▸ **WORK TASK**
In the material below, convert the lines from the line containing "Specifying an Application-Level Protocol" to the line containing "## Table of Contents", both included, into a JSON list of strings, one string per line, with blank lines left out.

▸ **DATASET EXCERPTS**
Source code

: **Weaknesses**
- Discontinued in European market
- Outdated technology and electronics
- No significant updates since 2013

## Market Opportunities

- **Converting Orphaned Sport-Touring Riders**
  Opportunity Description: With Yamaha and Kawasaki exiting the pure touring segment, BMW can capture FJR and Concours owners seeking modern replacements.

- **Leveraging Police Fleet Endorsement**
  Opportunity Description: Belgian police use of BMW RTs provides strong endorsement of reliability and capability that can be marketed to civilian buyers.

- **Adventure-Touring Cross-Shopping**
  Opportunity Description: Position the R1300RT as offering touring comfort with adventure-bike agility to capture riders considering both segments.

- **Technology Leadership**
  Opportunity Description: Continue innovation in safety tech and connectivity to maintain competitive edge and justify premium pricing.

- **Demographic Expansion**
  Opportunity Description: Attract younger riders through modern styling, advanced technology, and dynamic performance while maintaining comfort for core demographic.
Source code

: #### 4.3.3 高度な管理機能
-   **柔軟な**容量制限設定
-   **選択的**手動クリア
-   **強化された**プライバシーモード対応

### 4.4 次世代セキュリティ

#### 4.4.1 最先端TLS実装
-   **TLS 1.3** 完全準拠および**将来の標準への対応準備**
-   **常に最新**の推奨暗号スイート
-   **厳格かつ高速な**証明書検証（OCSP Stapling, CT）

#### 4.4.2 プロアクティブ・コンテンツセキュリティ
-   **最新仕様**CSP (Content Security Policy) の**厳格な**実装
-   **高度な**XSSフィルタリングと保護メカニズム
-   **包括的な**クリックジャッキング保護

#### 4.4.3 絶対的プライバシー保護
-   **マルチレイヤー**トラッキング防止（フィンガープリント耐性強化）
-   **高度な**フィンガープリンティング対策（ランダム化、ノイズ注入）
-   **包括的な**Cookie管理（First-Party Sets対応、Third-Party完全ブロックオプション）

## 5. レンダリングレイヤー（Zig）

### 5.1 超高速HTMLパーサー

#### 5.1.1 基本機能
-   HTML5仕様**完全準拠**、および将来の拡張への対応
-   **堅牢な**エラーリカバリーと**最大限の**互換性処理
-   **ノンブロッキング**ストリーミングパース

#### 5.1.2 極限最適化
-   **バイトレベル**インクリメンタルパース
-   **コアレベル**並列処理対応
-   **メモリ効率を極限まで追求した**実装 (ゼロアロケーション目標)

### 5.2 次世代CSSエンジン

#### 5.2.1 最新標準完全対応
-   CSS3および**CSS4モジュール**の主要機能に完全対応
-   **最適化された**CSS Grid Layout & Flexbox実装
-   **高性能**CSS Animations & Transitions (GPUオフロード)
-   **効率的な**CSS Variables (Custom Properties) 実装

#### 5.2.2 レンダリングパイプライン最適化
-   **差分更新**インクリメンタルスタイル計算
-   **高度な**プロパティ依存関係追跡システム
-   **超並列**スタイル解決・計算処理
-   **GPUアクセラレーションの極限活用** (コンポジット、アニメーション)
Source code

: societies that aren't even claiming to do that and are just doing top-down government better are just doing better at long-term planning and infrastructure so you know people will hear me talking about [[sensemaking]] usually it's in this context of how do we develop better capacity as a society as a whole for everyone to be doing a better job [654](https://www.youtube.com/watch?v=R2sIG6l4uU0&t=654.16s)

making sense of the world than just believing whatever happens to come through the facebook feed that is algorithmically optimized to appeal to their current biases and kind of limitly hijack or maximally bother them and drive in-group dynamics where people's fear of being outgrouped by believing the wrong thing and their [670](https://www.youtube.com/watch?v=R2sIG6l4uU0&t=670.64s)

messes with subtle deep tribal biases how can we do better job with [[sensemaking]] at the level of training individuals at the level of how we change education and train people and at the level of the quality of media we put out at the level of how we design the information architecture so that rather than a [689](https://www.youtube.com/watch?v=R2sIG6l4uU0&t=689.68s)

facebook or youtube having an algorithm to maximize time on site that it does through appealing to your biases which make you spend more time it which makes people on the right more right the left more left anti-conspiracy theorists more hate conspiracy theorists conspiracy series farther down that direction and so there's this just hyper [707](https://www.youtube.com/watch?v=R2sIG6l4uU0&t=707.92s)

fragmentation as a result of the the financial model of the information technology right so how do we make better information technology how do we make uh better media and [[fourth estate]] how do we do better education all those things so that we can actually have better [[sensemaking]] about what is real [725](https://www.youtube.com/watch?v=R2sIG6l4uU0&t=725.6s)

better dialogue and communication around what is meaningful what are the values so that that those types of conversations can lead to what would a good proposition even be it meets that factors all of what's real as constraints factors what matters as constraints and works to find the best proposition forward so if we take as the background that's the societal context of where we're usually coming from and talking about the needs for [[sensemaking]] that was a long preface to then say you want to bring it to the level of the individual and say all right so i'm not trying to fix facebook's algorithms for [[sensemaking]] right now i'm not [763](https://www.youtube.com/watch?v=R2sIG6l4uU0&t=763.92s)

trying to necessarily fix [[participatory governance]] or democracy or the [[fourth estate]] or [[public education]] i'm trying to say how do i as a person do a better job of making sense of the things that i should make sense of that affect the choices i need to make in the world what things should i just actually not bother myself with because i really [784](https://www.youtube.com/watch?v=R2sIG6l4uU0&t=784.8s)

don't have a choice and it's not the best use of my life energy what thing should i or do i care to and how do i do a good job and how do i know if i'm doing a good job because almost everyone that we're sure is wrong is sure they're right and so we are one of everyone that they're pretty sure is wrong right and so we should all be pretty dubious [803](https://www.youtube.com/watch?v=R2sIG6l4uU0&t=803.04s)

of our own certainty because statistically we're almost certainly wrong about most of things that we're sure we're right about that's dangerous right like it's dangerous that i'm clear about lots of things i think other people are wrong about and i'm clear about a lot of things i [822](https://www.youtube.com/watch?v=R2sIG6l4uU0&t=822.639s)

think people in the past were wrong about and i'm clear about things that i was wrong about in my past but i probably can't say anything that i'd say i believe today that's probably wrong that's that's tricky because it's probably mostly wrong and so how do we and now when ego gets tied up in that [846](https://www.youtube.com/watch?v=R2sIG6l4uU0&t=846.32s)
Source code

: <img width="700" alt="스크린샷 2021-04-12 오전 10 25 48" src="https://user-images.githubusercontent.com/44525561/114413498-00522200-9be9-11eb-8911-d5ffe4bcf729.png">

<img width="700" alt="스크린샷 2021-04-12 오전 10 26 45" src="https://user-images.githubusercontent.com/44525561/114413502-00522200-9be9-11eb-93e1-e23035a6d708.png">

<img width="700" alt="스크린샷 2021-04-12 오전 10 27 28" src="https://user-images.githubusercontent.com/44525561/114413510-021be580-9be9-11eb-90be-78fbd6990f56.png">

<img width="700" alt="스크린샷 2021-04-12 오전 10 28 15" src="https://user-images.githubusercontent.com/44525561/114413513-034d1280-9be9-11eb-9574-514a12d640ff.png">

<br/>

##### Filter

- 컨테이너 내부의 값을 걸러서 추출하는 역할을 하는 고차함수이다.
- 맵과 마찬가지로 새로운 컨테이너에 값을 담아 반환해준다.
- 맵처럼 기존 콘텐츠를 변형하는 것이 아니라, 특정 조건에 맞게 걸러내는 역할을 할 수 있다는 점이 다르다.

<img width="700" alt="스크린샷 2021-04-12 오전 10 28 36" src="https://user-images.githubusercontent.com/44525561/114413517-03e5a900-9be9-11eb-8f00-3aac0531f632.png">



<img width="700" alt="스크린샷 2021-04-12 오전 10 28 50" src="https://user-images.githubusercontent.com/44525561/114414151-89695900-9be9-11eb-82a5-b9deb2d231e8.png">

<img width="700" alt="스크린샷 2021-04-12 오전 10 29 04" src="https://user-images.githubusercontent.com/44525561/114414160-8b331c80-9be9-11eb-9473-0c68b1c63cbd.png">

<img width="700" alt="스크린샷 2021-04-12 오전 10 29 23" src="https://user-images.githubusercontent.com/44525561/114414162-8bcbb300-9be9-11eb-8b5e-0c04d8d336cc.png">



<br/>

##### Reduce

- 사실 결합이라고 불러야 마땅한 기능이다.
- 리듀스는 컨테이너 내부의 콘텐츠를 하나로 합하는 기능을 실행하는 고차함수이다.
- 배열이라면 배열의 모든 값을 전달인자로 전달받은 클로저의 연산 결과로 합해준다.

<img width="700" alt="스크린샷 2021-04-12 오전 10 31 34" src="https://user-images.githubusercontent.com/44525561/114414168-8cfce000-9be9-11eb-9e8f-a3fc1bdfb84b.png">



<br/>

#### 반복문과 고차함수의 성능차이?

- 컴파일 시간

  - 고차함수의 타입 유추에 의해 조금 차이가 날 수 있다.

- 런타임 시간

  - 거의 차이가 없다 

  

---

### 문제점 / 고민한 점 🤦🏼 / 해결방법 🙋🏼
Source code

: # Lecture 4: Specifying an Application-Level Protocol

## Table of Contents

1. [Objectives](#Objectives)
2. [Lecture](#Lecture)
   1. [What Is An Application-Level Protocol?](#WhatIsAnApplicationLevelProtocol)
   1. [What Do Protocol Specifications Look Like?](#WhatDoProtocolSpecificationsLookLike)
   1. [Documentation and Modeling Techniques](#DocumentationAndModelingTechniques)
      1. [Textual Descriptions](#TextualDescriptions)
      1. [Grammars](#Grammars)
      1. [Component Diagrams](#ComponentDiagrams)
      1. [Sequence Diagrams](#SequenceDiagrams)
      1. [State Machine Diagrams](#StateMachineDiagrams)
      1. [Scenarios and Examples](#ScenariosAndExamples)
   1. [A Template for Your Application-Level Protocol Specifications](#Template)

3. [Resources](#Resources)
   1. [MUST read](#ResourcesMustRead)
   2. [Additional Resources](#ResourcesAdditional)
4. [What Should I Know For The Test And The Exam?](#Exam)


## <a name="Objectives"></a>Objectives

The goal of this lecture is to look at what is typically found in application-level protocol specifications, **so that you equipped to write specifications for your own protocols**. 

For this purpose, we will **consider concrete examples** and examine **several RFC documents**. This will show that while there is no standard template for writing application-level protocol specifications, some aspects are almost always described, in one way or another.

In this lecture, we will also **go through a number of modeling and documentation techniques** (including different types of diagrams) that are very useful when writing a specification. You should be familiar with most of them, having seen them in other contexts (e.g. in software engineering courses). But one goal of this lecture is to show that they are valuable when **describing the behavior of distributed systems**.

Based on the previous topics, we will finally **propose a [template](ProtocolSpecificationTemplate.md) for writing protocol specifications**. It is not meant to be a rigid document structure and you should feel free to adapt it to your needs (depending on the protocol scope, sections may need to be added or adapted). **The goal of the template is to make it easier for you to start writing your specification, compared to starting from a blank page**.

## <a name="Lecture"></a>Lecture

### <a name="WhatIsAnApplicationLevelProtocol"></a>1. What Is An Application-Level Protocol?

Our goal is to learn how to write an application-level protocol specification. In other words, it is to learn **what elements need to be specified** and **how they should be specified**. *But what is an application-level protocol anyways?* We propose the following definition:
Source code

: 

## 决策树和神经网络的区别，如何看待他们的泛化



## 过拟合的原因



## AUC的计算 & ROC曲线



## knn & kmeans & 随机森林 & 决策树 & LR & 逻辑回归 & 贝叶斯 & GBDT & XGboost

▸ **SOLUTION**
[
  ": # Lecture 4: Specifying an Application-Level Protocol",
  "## Table of Contents"
]